Last week Prof Bonnie Effros visited St Andrews to give a talk on ‘Camille de la Croix’s Case for 72 Previously Unknown Martyrs of Poitiers’. It provided an insightful and important case study about how the medieval past has been contested in response to later politics and beliefs. Sadly, she noted afterwards, early medieval historians are not often particularly interested in the nineteenth century, and historians of the nineteenth century are not particularly interested in views on the Middle Ages. This is a shame.
Why should people care about nineteenth-century ideas about the Merovingians? Put simply: because nineteenth-century writers shaped so much about how we see the Merovingians, and much of the power of their views stemmed from how they wrote with presentist agendas. It is instructive to see how much ‘common sense’ and ‘neutrality’ about the past can be much less certain than it may first appear.
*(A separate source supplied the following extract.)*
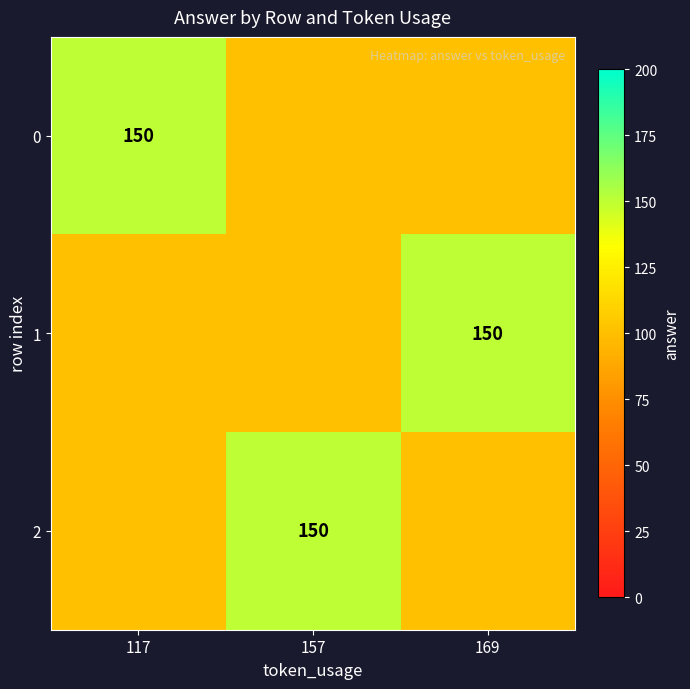

What is the minimum value for 1?

100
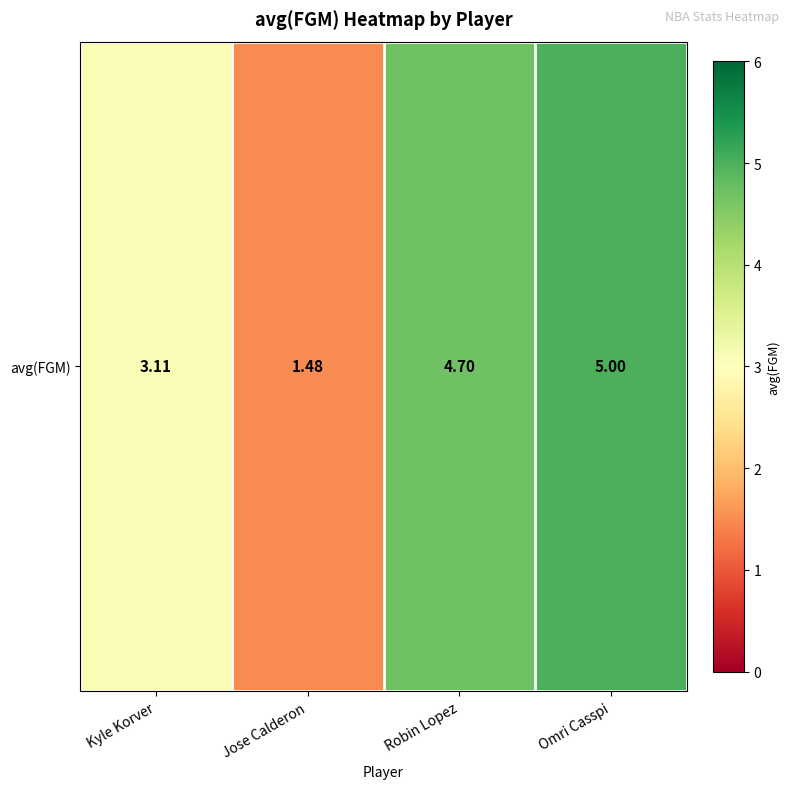

Rank the categories by value from highest to lowest.

Omri Casspi, Robin Lopez, Kyle Korver, Jose Calderon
The case of Camille de la Croix is an interesting one. Born in 1831 in Tournai, de la Croix became a Jesuit, and by 1864 he had come to reside in Poitiers. Once in Poitiers, he developed a reputation as something of an archaeologist. Over the next few decades, he was involved in the uncovering and interpretation of several important sites in and around Poitiers, winning national acclaim as a result. The particular case Prof Effros discussed was the discovery of the hypogeum (Hypogée des Dunes), just to the southeast of the River Clain and the Roman and medieval core of Poitiers. An inscription seemed to talk about 72 martyrs, and Père de la Croix was quick to suggest that this was probably proof of a significant Christian population in the city, with the martyrs victims of the Diocletian persecution (ca 303). This was an exciting piece of evidence for Père de la Croix, as it seemed to prove the city’s Christian history was much longer than some people had assumed. And it was not without a certain logic.
After the announcement of the discovery in 1880, critics soon raised doubts about the dating and interpretation. Jules Quicherat, in particular, urged caution. At a time when several other late-antique sites had been unearthed, notably the crypt of Jouarre in 1869-70, the hypogeum looked much later. Père de la Croix softened his views a little in response, with a dating to the late-sixth century, but maintained the earliest date he could. It probably actually dates to around 700.
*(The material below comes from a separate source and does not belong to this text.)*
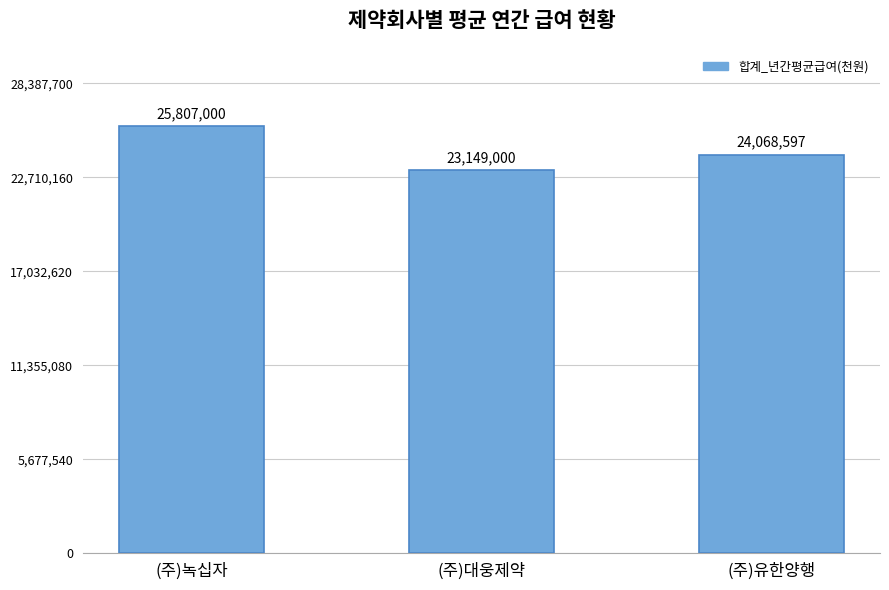

Are the bars grouped side by side (vs. stacked)?

No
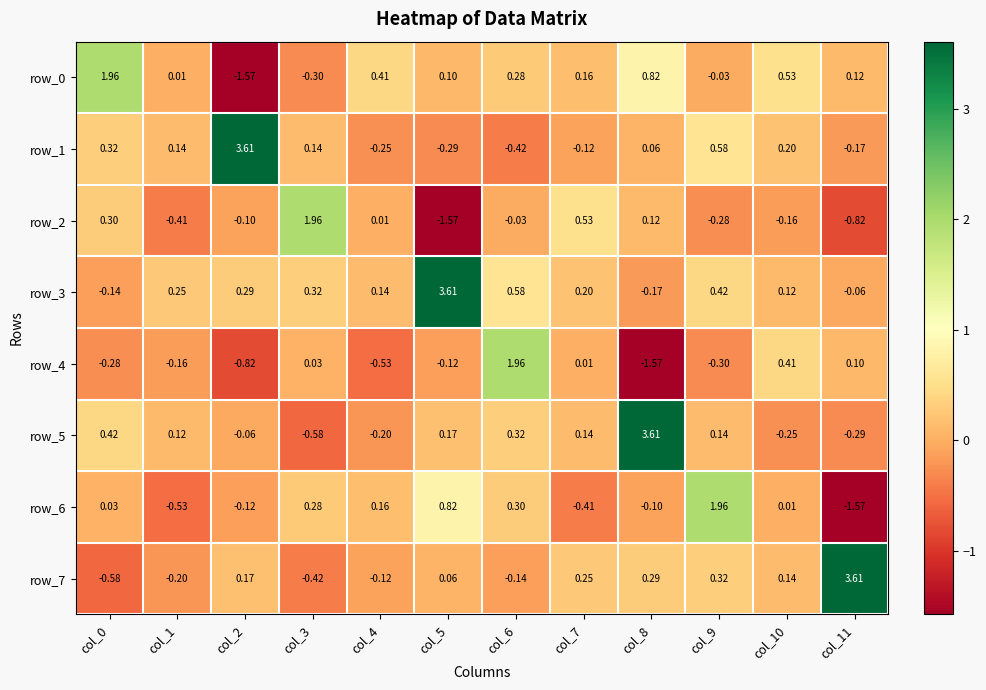

Is the value of row_4 at col_5 greater than the value of row_2 at col_8?

No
The case is interesting because it highlights the development of a different narratives about Gaul and its history in the nineteenth-century France. Among many historians, notably Augustin Thierry (d. 1856), the Merovingians represented the imposition of foreign, Germanic tyranny in Gaul. Often mostly on the basis of a few choice stories from Gregory of Tours, they evoked a world of chaos and barbarism that stood in marked contrast to the post-Revolution political ideals to which they subscribed. The Franco-Prussian War of 1870-1 ensured such anxieties about national identity, political organisation, and the past continued. The work of Père de la Croix is striking in this context, Prof Effros noted, because it rejected a nationalist framing of history in favour of a religious one, and attempted to use archaeological evidence rather than written histories to do so. Oddly, at least in the French historiography, it took a long time for these narratives – religious and political, archaeological and textual – to be analysed together, because they were devised from and for the needs of different groups.
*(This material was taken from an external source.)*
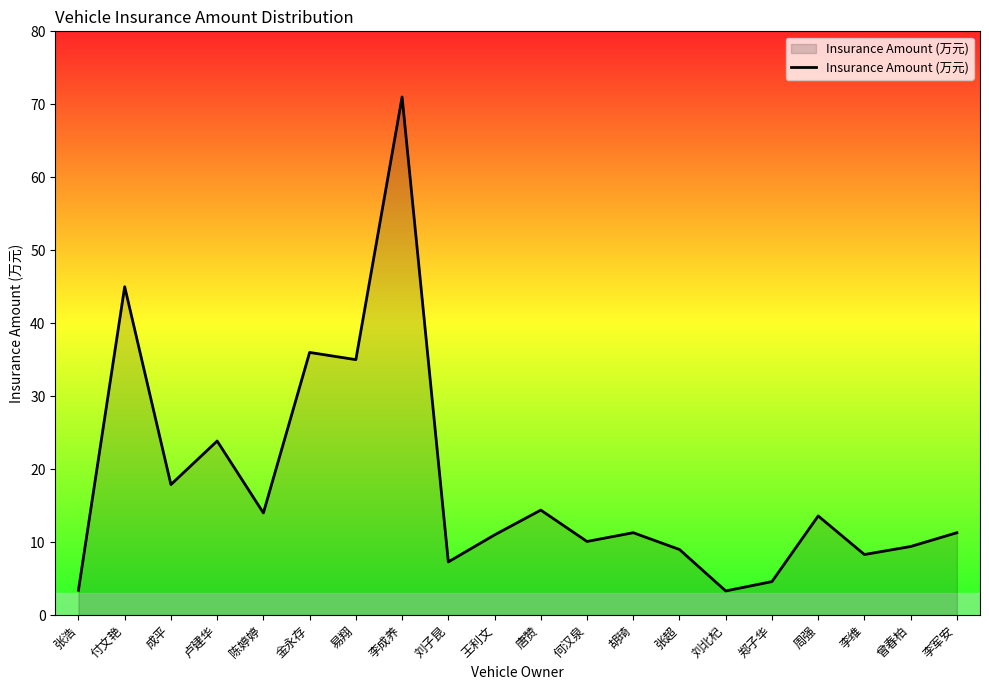

What position from the left is 卢建华?

4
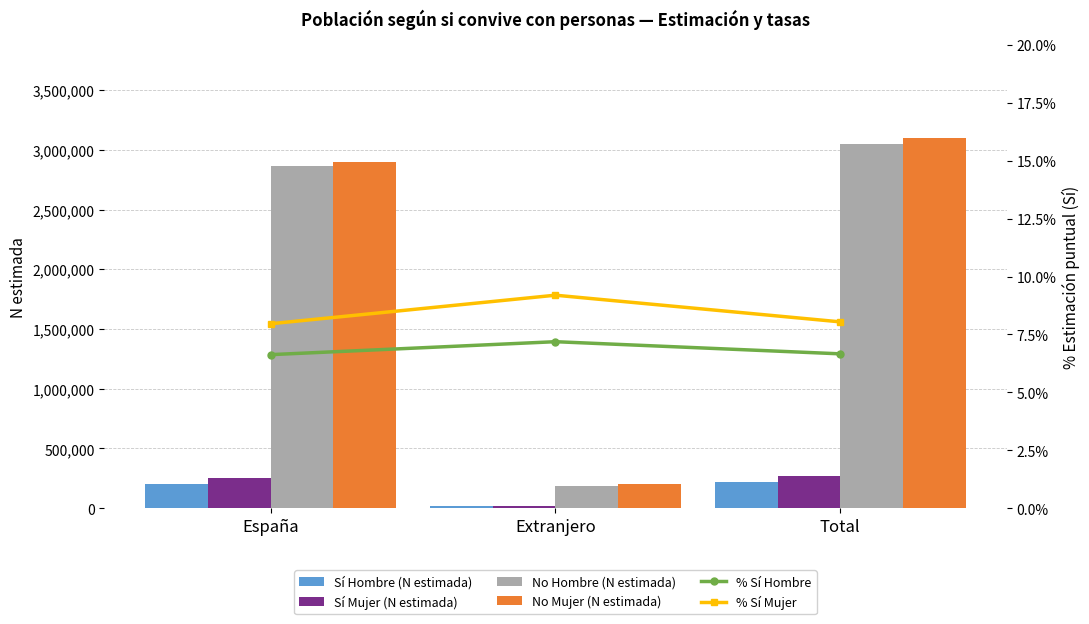

The % Sí Hombre series shows 11.8 at España. True or false?

False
Poitiers must have been an odd place for Père de la Croix to work. Round the corner from the Centre d’Études Supérieures de Civilisation Médiévale today there is a small version of the Statue of Liberty, erected in the nineteenth century by masons in direct response to the raising of the statue Notre-Dame des Dunes, near where the hypogeum was discovered. Identity and the past flowed into the present. Indeed, in 1873, Pierre Puvis de Chavannes had been commissioned to produce paintings of Poitevin history for the Hôtel de Ville in the city, and one of the moments he chose was ‘reconciliation’ after the Battle of Poitiers in 732, with Duke Charles Martel and the bishop of Poitiers apparently happy to see each other, while defeated Saracens are consoled in the foreground. This was not just ‘a scene from history’ – in the wake of the Franco-Prussian War, with competing political factions and a rise in anti-clericalism, this was itself a major political statement about the need for unity. Even if it does, now, seem rather racist.
History is never a neutral game. We could collect ‘all the facts’, but what would we then do with them? One does not have to be a radical postmodernist to realise that, as soon as people start telling stories with the past, they have to make decisions about what story they are telling, and what sources and ideas they want to give prominence. It is also striking just how often ‘hard facts’ are really opinion in the guise of ‘received wisdom’. (This is very much not to deny that there are such things as facts, by the way – just to suggest that there is a lot of slippage between them and how they are interpreted). Recent studies such as Prof Effros’s have been of great value for exposing how often our evidence and its interpretations come with histories that need to be interrogated.
 For much more on this subject see Effros, Uncovering the Germanic Past (Oxford, 2012) and Wood, The Modern Origins of the Early Middle Ages (Oxford, 2013).